If you missed Ertunga Arsal’s presentation on SAP Rootkits and Trojans at the 27th Chaos Communication Congress, you can now watch the entire hour-long session below. Ertunga is an accomplished SAP security expert and an entertaining speaker if you appreciate dry, German humour. In this video, Ertunga demonstrates how attackers can use several paths to compromise weak SAP systems (usually development or test environments), infect clients that connect to the compromised systems and then eventually work their way up to production and even partner systems. These so-called˜Triple Penetration’ attacks can compromise entire SAP landscapes.

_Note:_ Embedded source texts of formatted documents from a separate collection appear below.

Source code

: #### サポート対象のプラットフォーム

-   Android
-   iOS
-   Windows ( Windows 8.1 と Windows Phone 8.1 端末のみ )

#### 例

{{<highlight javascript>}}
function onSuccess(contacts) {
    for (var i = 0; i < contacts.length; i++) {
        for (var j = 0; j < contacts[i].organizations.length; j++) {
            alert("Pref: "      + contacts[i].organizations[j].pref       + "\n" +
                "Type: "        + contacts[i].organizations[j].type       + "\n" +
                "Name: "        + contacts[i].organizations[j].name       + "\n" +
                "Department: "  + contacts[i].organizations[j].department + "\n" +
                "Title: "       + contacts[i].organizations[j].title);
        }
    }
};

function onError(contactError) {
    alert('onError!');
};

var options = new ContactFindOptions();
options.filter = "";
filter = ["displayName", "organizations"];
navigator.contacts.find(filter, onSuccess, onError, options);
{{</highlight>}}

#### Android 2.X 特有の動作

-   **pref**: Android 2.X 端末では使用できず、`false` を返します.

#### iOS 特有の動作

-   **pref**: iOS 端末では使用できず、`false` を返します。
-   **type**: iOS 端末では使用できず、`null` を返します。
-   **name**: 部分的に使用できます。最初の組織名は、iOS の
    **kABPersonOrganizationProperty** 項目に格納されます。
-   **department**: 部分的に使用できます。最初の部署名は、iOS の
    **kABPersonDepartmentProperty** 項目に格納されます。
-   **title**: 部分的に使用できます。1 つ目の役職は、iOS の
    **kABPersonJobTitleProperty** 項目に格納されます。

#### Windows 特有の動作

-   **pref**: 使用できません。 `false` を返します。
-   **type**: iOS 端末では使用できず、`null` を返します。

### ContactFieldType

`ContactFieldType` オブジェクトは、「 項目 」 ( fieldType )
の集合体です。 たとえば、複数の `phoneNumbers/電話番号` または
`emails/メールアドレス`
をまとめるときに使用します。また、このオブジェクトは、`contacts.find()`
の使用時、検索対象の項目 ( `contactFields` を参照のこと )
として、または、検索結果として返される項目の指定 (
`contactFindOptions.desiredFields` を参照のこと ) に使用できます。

Ertunga also demonstrates how attackers can crack hashed SAP passwords and discusses problems with SSO. He makes a great comment about how SSO is really a convenience feature and does nothing to improve security and shows how attackers can create their own SSO certificates to logon to SAP using the IDs of users in the target system.

However, the highlight of the session is the discussion around SAP Rootkits and Trojans. Ertunga walks through several injection attacks that can be used to infect ABAP programs. Rootkits can be used to execute commands that, for example, automatically donate part of a company’s profit to charity (the so-called ‘Robin Hood’ worm) or publish salary information online. He points out that development activities should be tightly controlled and monitored, especially if you’re using third party developers with SAP_ALL rights. If your developers are internal, Ertunga warns against hiring developers from competitors since this can open the door to commercial espionage and sabotage.